Student Question
What differentiates characterization in drama from other genres like dialogue, conflict, action, or narration?
Quick answer:
Characterization in drama differs from other genres primarily because it lacks a narrator. In literature, characters are revealed through narration and their interactions, while in drama, characterization is shown through action and dialogue alone. Drama relies on "imitation of an action by action," with stage elements like blocking and costumes enhancing characterization. Unlike literature, drama's "script" serves as a guide for performance, emphasizing the actor's role in conveying character.

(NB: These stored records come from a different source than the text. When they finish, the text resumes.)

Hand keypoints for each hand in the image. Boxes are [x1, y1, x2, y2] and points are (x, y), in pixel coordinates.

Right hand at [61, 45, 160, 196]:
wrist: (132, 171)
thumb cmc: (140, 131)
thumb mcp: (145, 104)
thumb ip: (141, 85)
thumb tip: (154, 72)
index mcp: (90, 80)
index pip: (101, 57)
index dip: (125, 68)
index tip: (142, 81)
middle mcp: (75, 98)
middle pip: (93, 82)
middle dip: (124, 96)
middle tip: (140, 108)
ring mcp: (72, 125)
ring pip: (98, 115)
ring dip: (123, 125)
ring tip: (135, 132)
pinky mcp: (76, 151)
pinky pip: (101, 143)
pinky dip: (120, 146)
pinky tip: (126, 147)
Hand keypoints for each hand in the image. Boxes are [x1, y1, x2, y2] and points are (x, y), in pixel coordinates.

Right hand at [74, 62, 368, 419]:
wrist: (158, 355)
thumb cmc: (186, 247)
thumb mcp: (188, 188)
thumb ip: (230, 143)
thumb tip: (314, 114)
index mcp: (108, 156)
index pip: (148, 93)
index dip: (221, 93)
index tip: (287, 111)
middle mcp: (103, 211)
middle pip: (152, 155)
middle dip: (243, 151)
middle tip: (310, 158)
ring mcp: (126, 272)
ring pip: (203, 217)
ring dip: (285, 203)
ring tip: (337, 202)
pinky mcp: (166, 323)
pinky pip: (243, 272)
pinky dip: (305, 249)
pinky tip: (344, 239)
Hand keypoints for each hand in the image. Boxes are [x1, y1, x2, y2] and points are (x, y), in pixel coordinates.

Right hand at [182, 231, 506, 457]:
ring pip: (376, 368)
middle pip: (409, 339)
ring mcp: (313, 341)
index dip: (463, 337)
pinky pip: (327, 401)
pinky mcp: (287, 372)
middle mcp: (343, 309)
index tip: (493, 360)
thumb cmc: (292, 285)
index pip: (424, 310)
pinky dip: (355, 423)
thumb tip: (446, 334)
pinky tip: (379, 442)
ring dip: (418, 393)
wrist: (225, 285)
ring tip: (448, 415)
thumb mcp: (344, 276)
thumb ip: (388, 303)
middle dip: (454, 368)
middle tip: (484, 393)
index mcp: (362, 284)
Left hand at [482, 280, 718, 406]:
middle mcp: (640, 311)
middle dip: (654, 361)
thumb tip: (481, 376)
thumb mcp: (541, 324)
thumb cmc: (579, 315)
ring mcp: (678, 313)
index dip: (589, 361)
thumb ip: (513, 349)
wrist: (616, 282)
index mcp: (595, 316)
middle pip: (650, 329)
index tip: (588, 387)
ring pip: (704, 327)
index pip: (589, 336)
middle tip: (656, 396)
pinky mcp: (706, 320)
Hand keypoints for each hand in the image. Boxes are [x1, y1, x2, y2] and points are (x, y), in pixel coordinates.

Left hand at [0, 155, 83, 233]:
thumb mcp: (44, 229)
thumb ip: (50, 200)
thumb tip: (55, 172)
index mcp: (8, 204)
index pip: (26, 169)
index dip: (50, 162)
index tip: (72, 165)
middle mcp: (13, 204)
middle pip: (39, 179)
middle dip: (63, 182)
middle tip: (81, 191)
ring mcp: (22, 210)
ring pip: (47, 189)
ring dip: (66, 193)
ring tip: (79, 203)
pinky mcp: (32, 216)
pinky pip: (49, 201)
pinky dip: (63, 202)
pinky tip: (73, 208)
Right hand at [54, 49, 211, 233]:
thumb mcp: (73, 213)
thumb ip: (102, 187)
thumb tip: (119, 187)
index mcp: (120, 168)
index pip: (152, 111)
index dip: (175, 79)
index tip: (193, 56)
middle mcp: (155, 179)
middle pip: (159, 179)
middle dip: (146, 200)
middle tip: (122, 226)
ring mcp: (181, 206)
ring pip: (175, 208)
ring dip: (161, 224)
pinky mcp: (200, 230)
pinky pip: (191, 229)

There are two distinct differences that go all the way back to Aristotle: 1. Poetry (what we now call literature) is “imitation of an action by language”, but drama is “imitation of an action by action”; 2. Verse and epic have narrators, but drama has no narrator. These distinctions manifest themselves in several changes in how characterization is constructed. (Characterization is the process of representing psychological constructions that act and are acted upon in any work of art): In literature, character is displayed in three ways: by what the character does (including speech acts—promise, declare, question, etc.), how the character is acted upon by others (and the environment), and what the narrator or narrators says about the character. In drama, the actor has no narrator to explain his or her mind, to interpret actions, or to provide a mise-en-scene, but does have the metalanguage of the stage (blocking, costume, set, etc.); all the character come in the form of dialogue. (There are some stage conventions to augment the story-telling: asides, soliloquoys, prologues, etc.) So characterization is revealed by what the character says and does. A stage prescript (what we call a play) can be “read” (that is treated like literature) but is really a “recipe” for performance.